If you set the environment to integrated, do you get a different error message? It will not be using gRPC in this case.

Also, are you using the stock docker image from docker hub for this container? What is your host OS?

16

Setting it to integrated solves the issue.We are running PU locally on windows and in docker in Linux. We only had the option between the default and 7 because our environment.ps1 looks likes this

if ($PSVersionTable.OS -like '*Linux*') {
    New-PSUEnvironment -Name "7" -Path "/usr/bin/pwsh" -Variables @('*')
} Else {
    New-PSUEnvironment -Name "7" -Path "C:\Program Files\PowerShell\7\pwsh.exe" -Variables @('*') -EnableDebugger
}

By adding the following line we can use the integrated environment

New-PSUEnvironment -Integrated -Name Integrated

Thanks, that is solved now :slight_smile:

There is still one “problem”, if we declare the scripts.ps1 manually and launch PU, the script does not show up in the interface. I cannot create the same script because PU will not overwrite the existing. The trigger.ps1 works though, it can see and execute the script.

17

A little update in regards to the script not showing up.
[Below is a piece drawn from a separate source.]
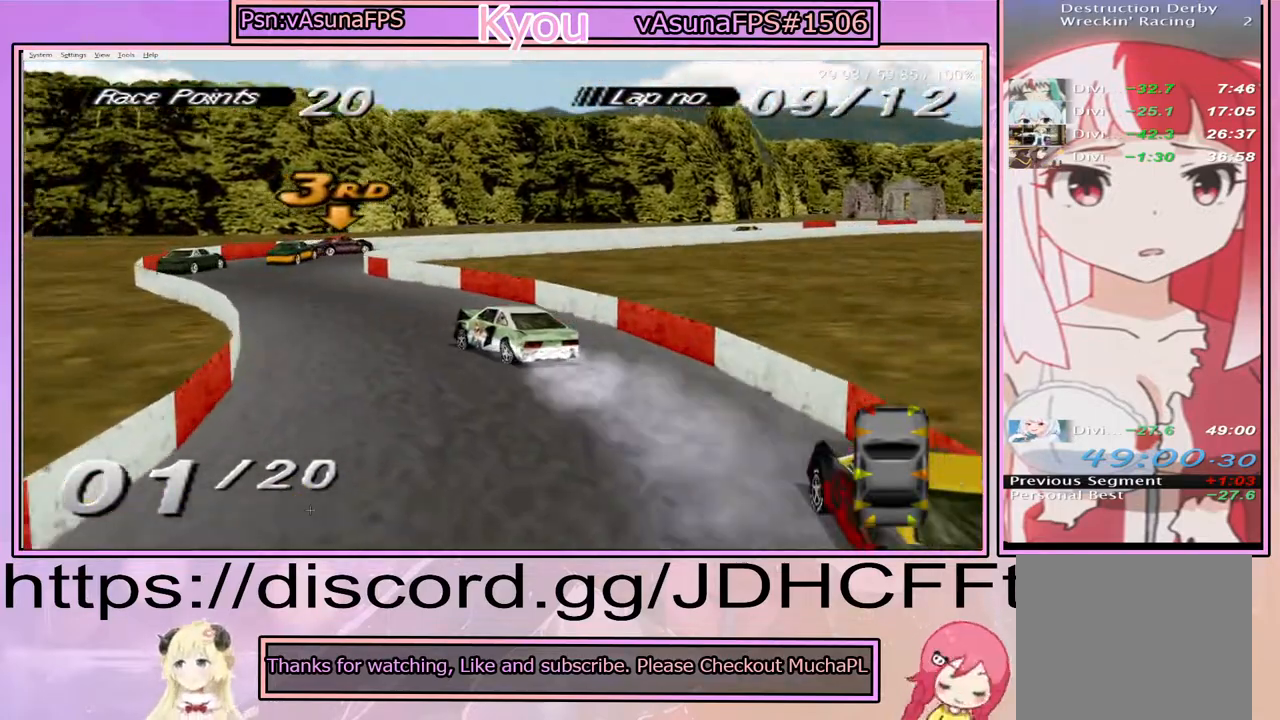
{"buttons": ["SQUARE", "DPAD_RIGHT"], "events": [[150, "DPAD_RIGHT", "down"], [350, "CROSS", "up"], [350, "SQUARE", "down"]]}
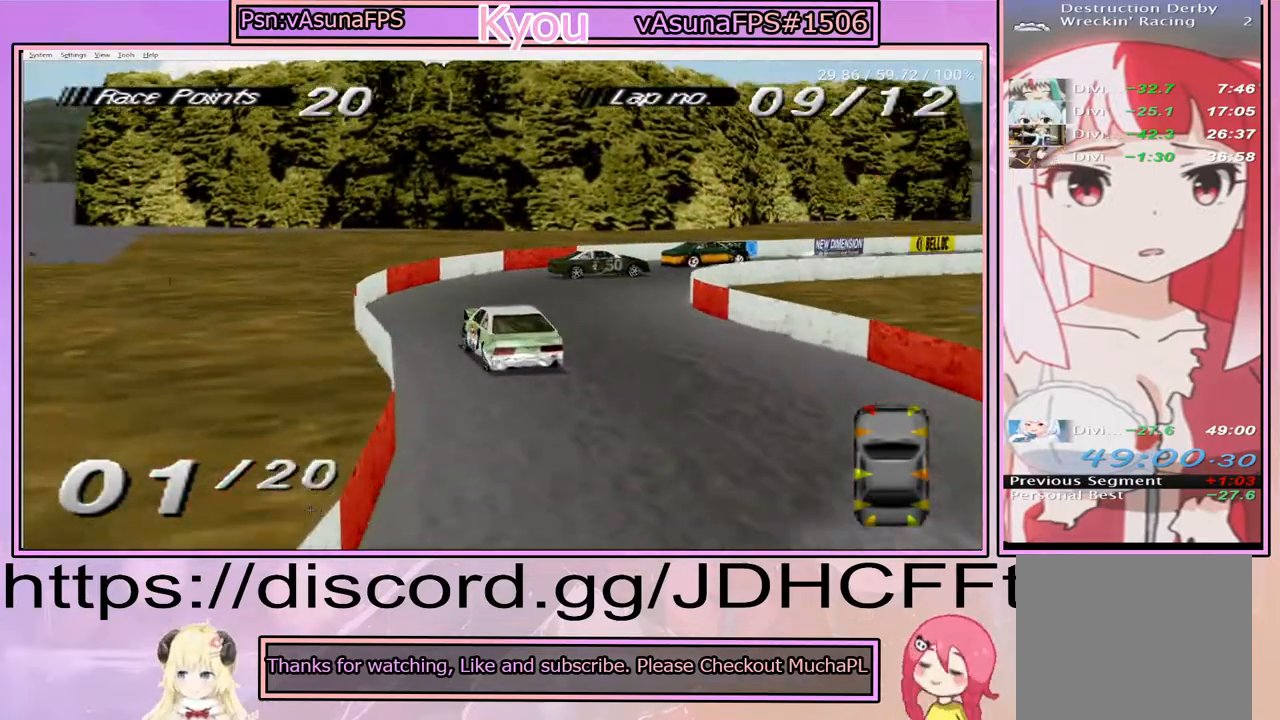
{"buttons": ["CROSS", "DPAD_RIGHT"], "events": [[83, "CROSS", "down"], [100, "SQUARE", "up"]]}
If i edit the scripts.ps1 from the .universal folder through the VSCode extension and i save that file, the script will show up.

18

Another update, I used this in the scripts.ps1 for whatever reason

New-PSUScript -Name "manage_admin.ps1" -Description "Manage PU admin" -Path "$PSSCriptRoot\..\scripts\manage_admin.ps1" -InformationAction "SilentlyContinue" -Environment Integrated

And that does not show up, but when using the following script, upon launch will show up

New-PSUScript -Name "manage_admin.ps1" -Description "Manage PU admin" -Path "scripts\manage_admin.ps1" -Environment "Integrated" -InformationAction "SilentlyContinue"

Problem solved, but i think the interface is having issues with resolving the -Path value.